Skew correction is common with OCR and my skew correction code using houghLinesP() and finding the angle of skewed image is working fine. What I wanted to ask was how do you deal with an image skewed 90 degrees? As the angle would probably be 0 degrees and tesseract wont extract any text.

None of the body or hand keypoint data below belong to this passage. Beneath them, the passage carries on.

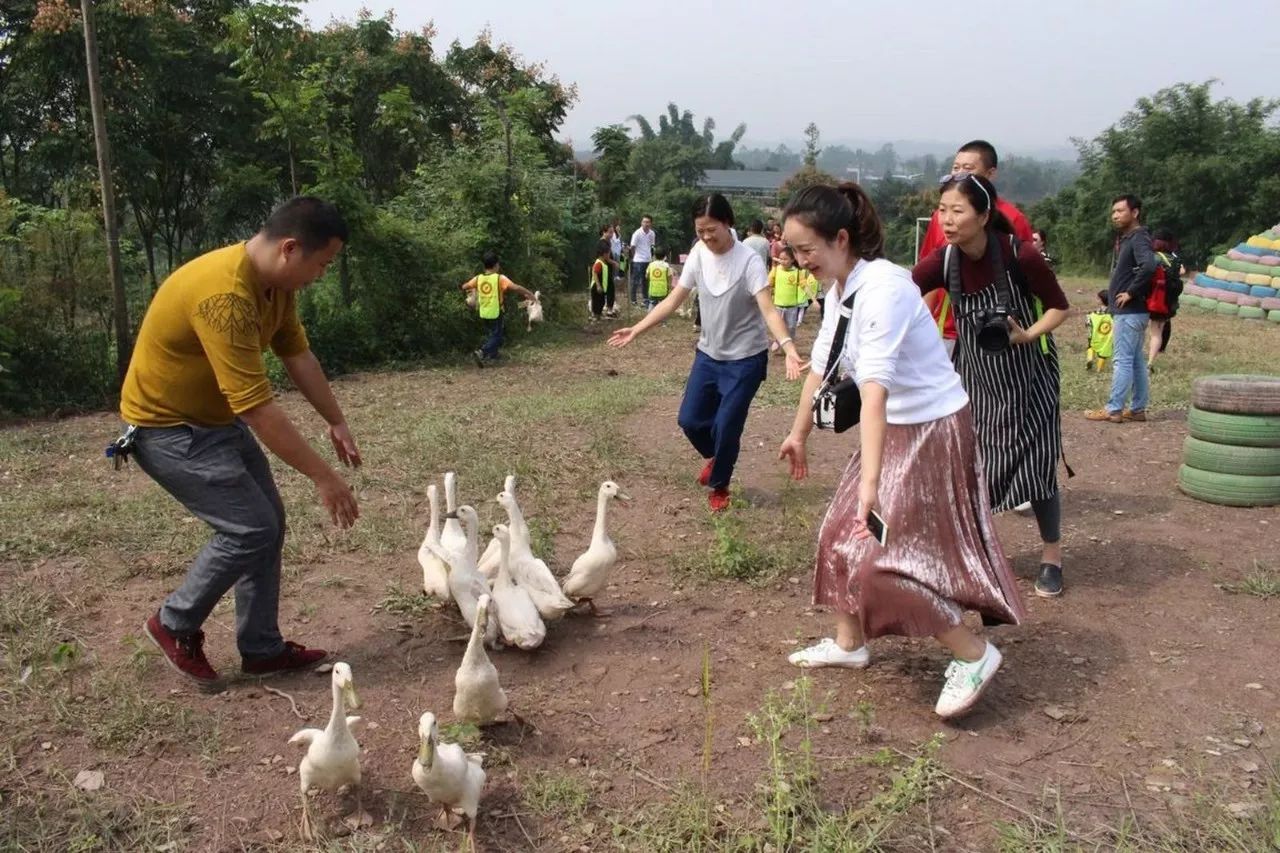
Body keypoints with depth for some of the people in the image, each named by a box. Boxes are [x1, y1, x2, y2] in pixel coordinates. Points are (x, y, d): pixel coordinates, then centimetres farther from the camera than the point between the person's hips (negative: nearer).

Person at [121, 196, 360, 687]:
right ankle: (174, 625, 11)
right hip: (167, 428, -9)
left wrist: (336, 422, 7)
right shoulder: (225, 296, -34)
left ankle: (262, 649, 18)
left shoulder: (277, 283, -4)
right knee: (250, 529, -12)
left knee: (268, 524, 7)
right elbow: (257, 406, -36)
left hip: (218, 420, 9)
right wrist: (322, 476, -31)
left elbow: (298, 354, 8)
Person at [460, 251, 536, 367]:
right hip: (495, 313, -5)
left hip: (483, 313, 5)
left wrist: (471, 290, 28)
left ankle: (492, 356, 27)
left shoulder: (478, 278, -1)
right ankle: (481, 353, -17)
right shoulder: (500, 278, -15)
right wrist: (529, 293, -12)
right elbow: (515, 287, -23)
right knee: (496, 336, 2)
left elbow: (464, 287, 7)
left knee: (490, 334, 22)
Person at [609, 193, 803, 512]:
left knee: (726, 427, -3)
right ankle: (716, 457, 40)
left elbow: (768, 310, -29)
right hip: (708, 354, 5)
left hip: (745, 359, -5)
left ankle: (719, 486, 24)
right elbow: (673, 300, 2)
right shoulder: (698, 254, -4)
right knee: (690, 419, 8)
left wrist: (788, 347, -45)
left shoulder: (749, 261, -20)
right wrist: (637, 329, -3)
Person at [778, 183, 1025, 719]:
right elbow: (821, 367, 13)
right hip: (897, 428, 9)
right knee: (842, 532, 16)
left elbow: (875, 387, -37)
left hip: (933, 429, -9)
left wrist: (870, 481, -44)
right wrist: (799, 433, 22)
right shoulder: (838, 289, 1)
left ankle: (974, 655, 11)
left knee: (886, 553, -8)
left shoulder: (883, 288, -27)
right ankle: (848, 643, 35)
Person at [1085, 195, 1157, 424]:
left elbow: (1149, 266, -31)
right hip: (1130, 311, 10)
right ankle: (1137, 409, 17)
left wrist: (1131, 292, -22)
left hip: (1129, 311, -10)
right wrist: (1113, 293, 11)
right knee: (1136, 361, 12)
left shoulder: (1139, 238, -13)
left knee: (1122, 360, -6)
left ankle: (1113, 410, -3)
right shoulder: (1127, 238, 16)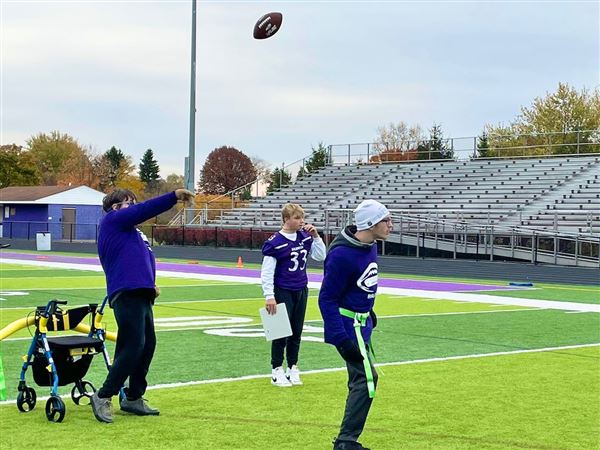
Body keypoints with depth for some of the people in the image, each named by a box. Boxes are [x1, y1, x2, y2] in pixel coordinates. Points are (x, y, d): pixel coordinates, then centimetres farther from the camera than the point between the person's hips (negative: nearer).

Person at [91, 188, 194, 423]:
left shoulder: (127, 230, 26)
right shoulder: (112, 220, 0)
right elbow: (144, 210, -9)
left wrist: (151, 285, 14)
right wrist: (175, 195, -6)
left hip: (140, 295, 10)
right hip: (127, 295, -10)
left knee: (148, 344, 11)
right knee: (133, 346, -14)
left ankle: (133, 398, 21)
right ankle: (103, 397, -8)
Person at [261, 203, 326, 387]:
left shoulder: (305, 237, 2)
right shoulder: (275, 242, -14)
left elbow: (320, 256, 9)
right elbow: (267, 271, -13)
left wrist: (315, 236, -4)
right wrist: (269, 296, -16)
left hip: (301, 291, 5)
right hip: (283, 292, -5)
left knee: (296, 332, 11)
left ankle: (293, 368, 22)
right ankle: (277, 371, 10)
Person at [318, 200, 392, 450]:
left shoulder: (369, 246, 3)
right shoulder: (342, 254, -25)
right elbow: (326, 298, -22)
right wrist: (342, 340, -26)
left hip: (361, 323, 10)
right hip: (347, 325, -10)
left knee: (362, 378, 16)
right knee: (366, 378, -13)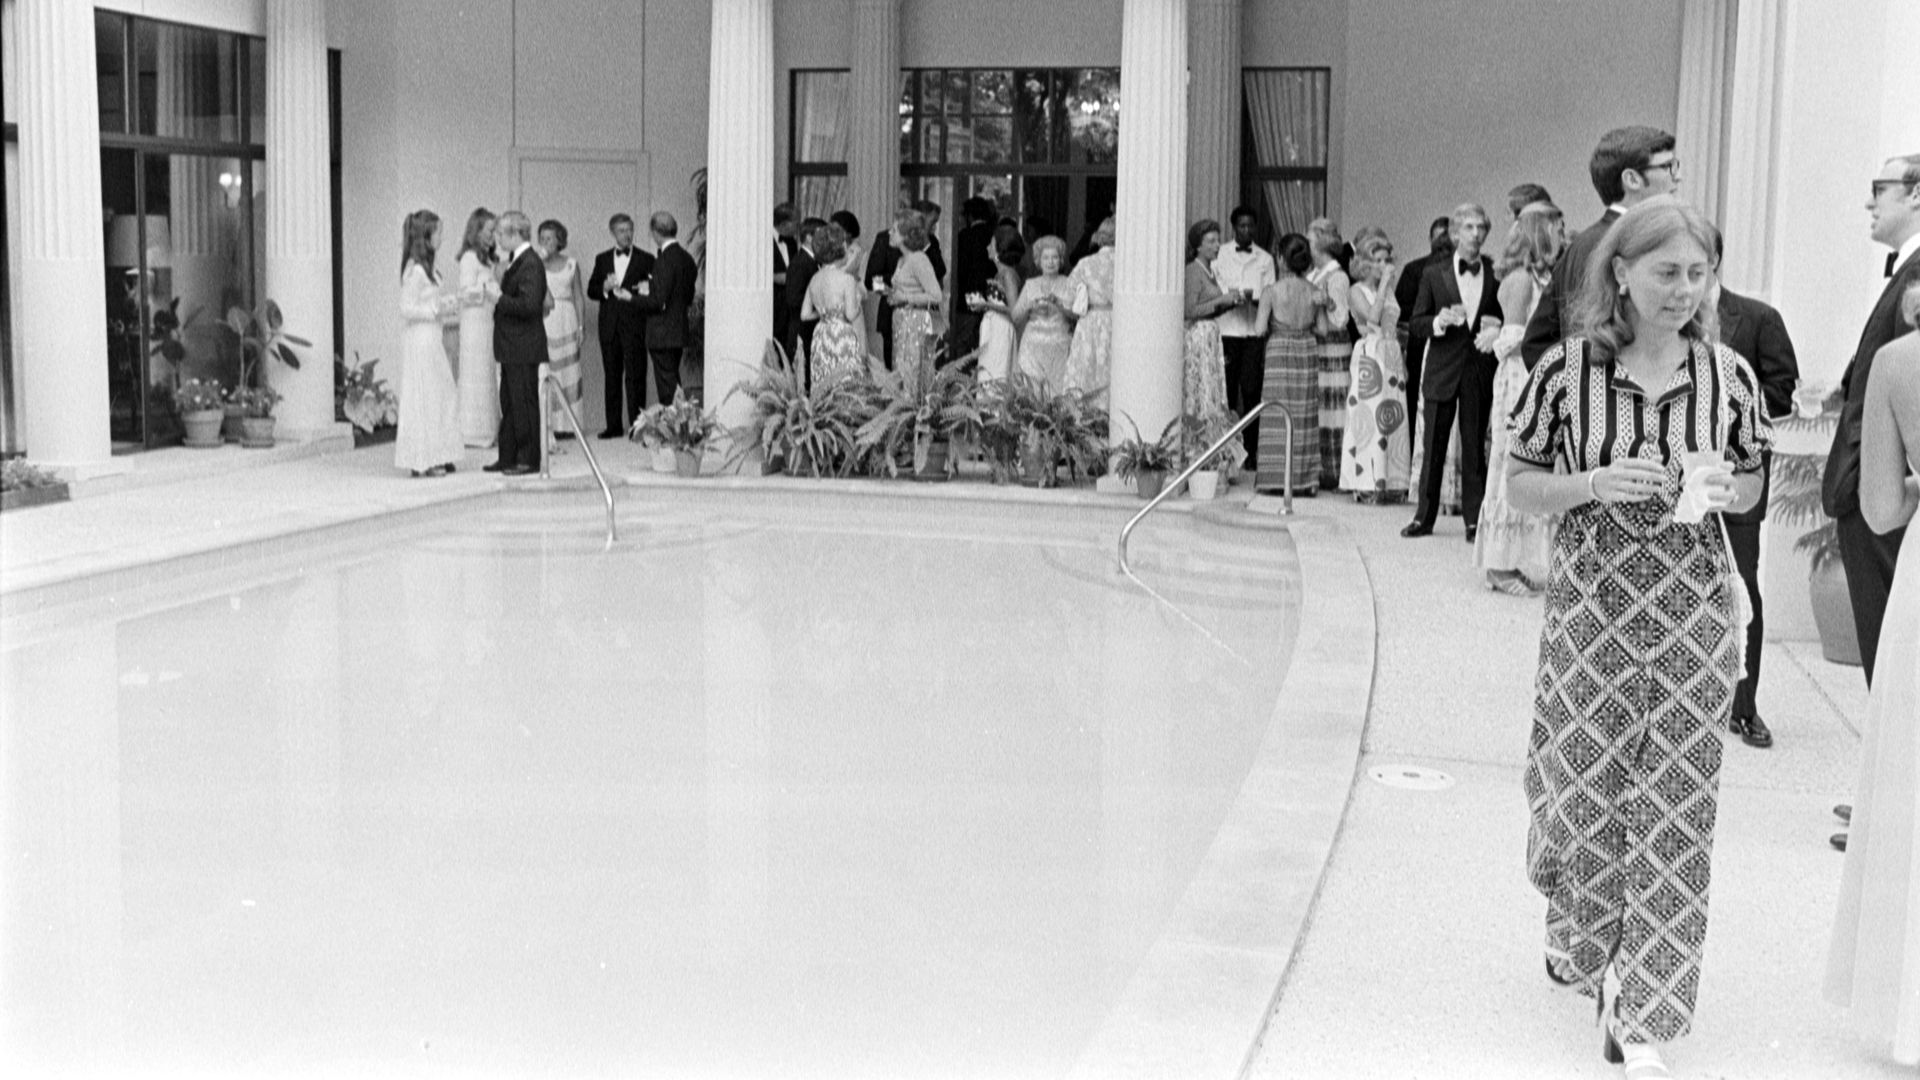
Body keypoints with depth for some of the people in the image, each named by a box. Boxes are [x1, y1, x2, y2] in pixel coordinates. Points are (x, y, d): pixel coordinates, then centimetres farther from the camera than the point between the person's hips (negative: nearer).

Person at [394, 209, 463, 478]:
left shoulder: (426, 268, 13)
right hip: (421, 340, -10)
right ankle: (421, 462, 4)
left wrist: (448, 303, 5)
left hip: (433, 338, 10)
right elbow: (407, 309, -19)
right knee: (424, 398, -3)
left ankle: (435, 458, 17)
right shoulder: (415, 270, -16)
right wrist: (438, 309, -20)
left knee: (442, 397, 11)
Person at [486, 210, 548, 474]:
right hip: (512, 346, 10)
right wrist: (498, 292, 3)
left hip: (524, 347, -10)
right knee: (509, 403, 14)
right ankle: (508, 457, 20)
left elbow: (529, 305, -25)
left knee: (524, 403, -2)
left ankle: (528, 459, 6)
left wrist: (499, 300, -17)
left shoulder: (530, 264, -17)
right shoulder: (516, 261, 13)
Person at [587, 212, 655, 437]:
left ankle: (637, 424, -2)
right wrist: (605, 288, -9)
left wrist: (631, 296, -16)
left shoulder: (645, 260, 3)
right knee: (611, 377, 7)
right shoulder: (602, 259, 13)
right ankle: (614, 425, 12)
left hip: (634, 325, -3)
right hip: (609, 326, 3)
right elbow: (591, 291, 10)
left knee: (635, 377, -5)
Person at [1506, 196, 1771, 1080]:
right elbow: (1519, 484, 1)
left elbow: (1752, 485, 12)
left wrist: (1722, 489, -11)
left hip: (1692, 615, 1)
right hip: (1591, 608, -1)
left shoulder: (1728, 375, -1)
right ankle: (1583, 937, 41)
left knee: (1674, 816, 2)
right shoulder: (1566, 369, -7)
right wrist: (1595, 485, -17)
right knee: (1581, 795, 10)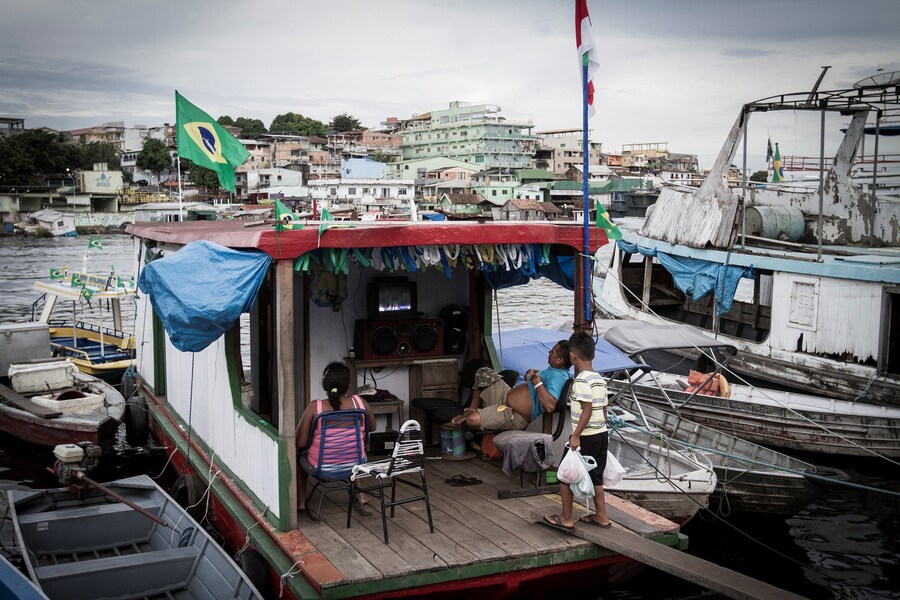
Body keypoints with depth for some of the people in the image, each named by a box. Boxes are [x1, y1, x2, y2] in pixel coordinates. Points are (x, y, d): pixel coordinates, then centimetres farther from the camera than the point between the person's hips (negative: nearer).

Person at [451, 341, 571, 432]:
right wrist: (532, 373, 7)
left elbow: (550, 406, -42)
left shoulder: (558, 378, -27)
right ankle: (472, 410, 24)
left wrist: (538, 383, -32)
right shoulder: (554, 370, 6)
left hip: (515, 416, -11)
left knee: (472, 420, -26)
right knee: (484, 373, 20)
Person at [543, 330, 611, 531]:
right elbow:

So how to deal with this problem?
You can use osd
function of tesseract
for skew correction. Even though for normal images skew correction using traditional image processing may work, but for scanned and low-quality images, traditional approaches might fail. So better to go with osd functionality provided by tesseract
import pytesseract
import cv2
import numpy as np
###function to rotate image
def rotate_bound(image, angle):
"""Rotate image with the given angle
:param type image: input image
:param type angle: Angle to be rotated
:return: rotated image
:rtype: numpy.ndarray
"""
(h, w) = image.shape[:2]
### centroid
(cX, cY) = (w // 2, h // 2)
### creating rotation matrix
M = cv2.getRotationMatrix2D((cX, cY), -angle, 1.0)
cos = np.abs(M[0, 0])
sin = np.abs(M[0, 1])
nW = int((h * sin) + (w * cos))
nH = int((h * cos) + (w * sin))
M[0, 2] += (nW / 2) - cX
M[1, 2] += (nH / 2) - cY
return cv2.warpAffine(image, M, (nW, nH))
###read input image
image=cv2.imread('path/to/image.jpg')
###getting orientation info
newdata=pytesseract.image_to_osd(image)
###filter angle value
angle=re.search('(?<=Rotate: )\d+', newdata).group(0)
print('osd angle:',angle)
### rotating image with angle
skew_corrected_image=rotate_bound(image,float(angle))
### you can add tesseract OCR call here